Maybe you are dreaming of something on a grand scale. Maybe you share my picture of a worldwide movement of peace, harmony, and truth. (And love- for me, it's always love). Or maybe you are dreaming of something smaller; a kind of life you want to live, a relationship you want to have, an accomplishment that you want to see. Whatever it is, I believe we are all dreamers, waiting on the hope of something that we have not yet seen happen. Which is also, incidentally, the definition of faith.

"Now faith is the assurance of things hoped for, the conviction of things not seen." Hebrews 11:1

Be faithful. Keep dreaming. Let's get a little closer to creating something new.

Strawberry Fields, Central Park- The John Lennon memorial

Wednesday, November 13, 2013

Bigger Love

It's alarming how quickly we forget that nothing's bigger than love. 
~My Favorite Highway

I don't love the right way. 

Forget romantic love for just a second, because that is an entirely different conversation. I'm talking about the day-to-day love, the kind that slips into conversation pretty regularly: "Oh, haven't you met (enter name of person you met last friday here)? She's great! I love her!" It's almost grotesque how easily our emotions become attached to other human beings. 

And that's all good, but it's not enough. Because we learn to love based on the goodness we see in a person. We put on rose colored goggles the first time we meet them based on the things that draw us in the first place. And then, when some time has passed and new things have been revealed, we weigh their bad qualities against those things when we liked. The conversation starts to sound like "Oh, well I know she can be a little racist, but she's great with kids!" or some equally ridiculous statement that justifies our affinity for our friends. 

And this is the key- justice.

Charles Swindall says it well in his study on Job: 
"There is something deeply satisfying about justice. We love it when right is rewarded and wrong is punished. The old axiom, 'Justice is truth in action' explains our love for it; what is fair finally occurs."

• [RAW DATA]:
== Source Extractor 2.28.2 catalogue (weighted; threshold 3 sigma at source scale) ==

• [SHORT EXERCISE]: In the text on dreaming and love, what is justice called in the old axiom quoted from Charles Swindall? The lines play no part in the task.

• [TASK RESULT]: Truth in action.